**Recorded data:**
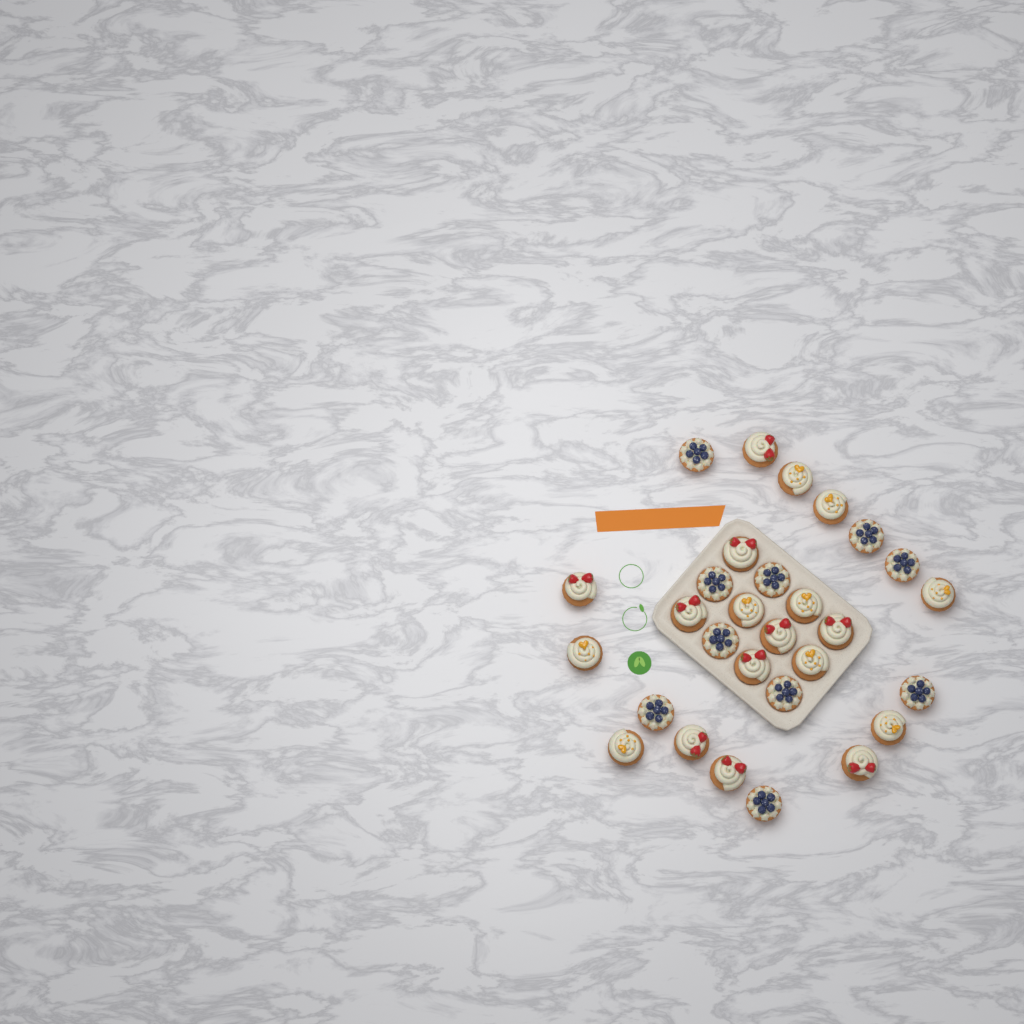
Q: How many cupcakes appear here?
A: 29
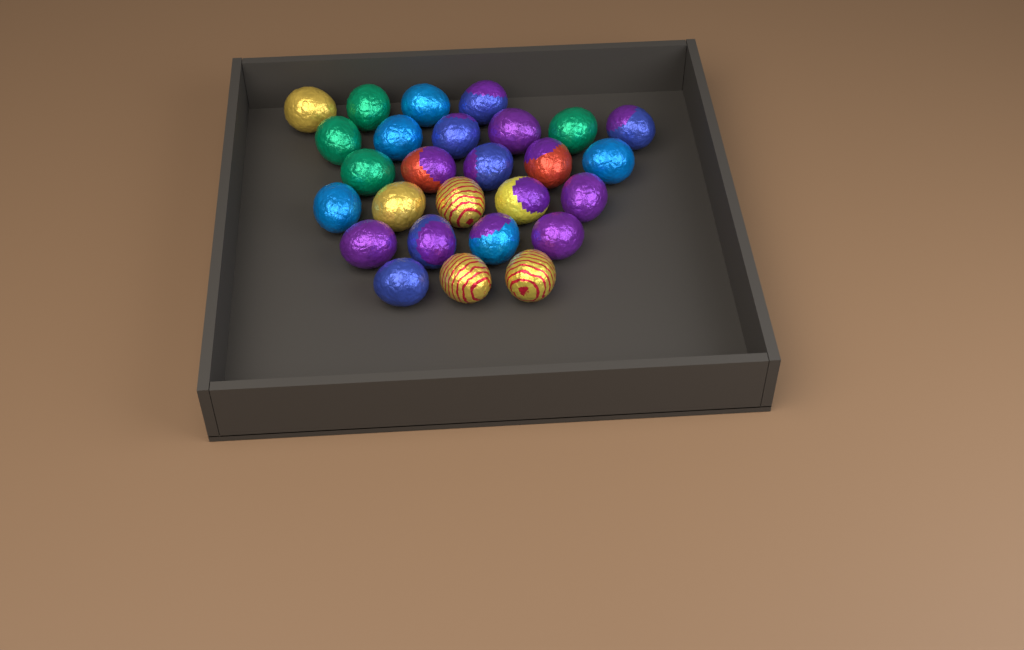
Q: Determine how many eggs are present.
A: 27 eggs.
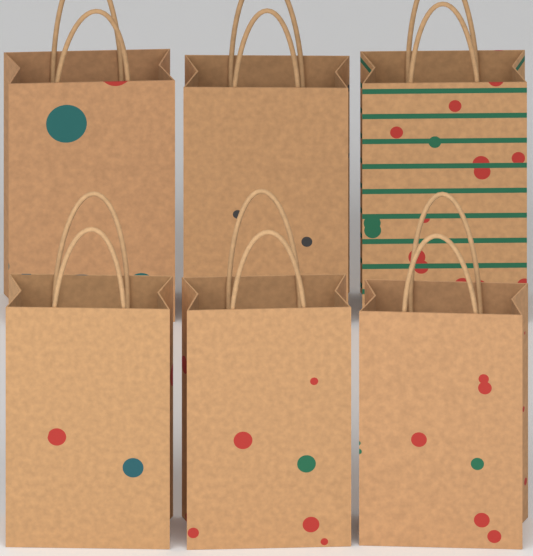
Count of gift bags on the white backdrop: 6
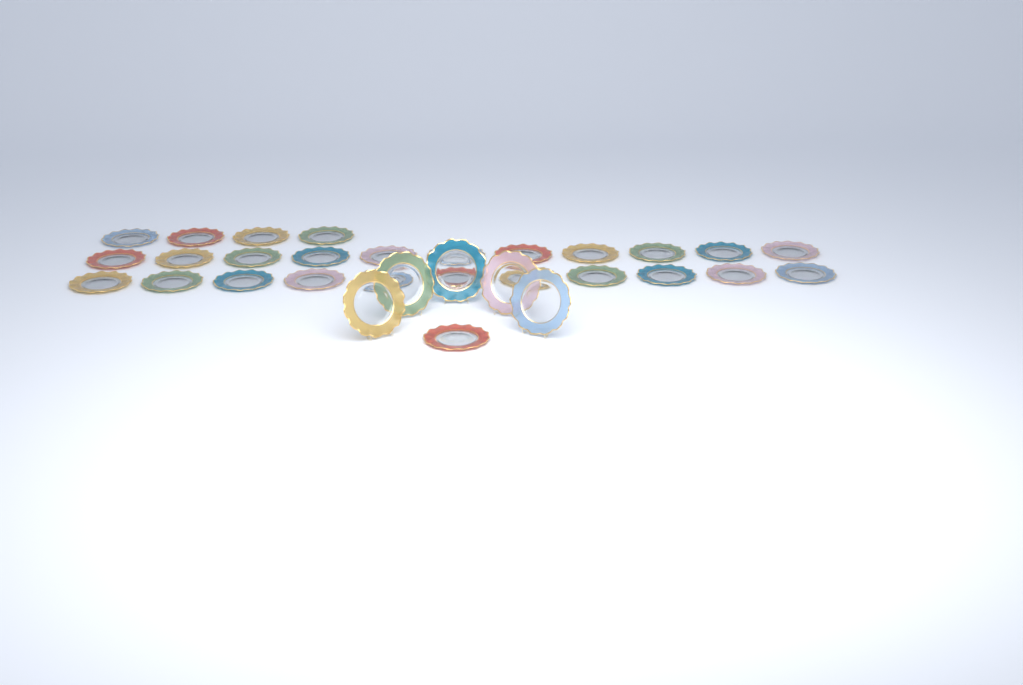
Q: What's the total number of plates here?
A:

**Task requirements:** Copy the material above word for word, leaving out the pictures.

**Exercise response:**
Q: How many cupcakes appear here?
A: 29
Q: Determine how many eggs are present.
A: 27 eggs.
Count of gift bags on the white backdrop: 6
Q: What's the total number of plates here?
A:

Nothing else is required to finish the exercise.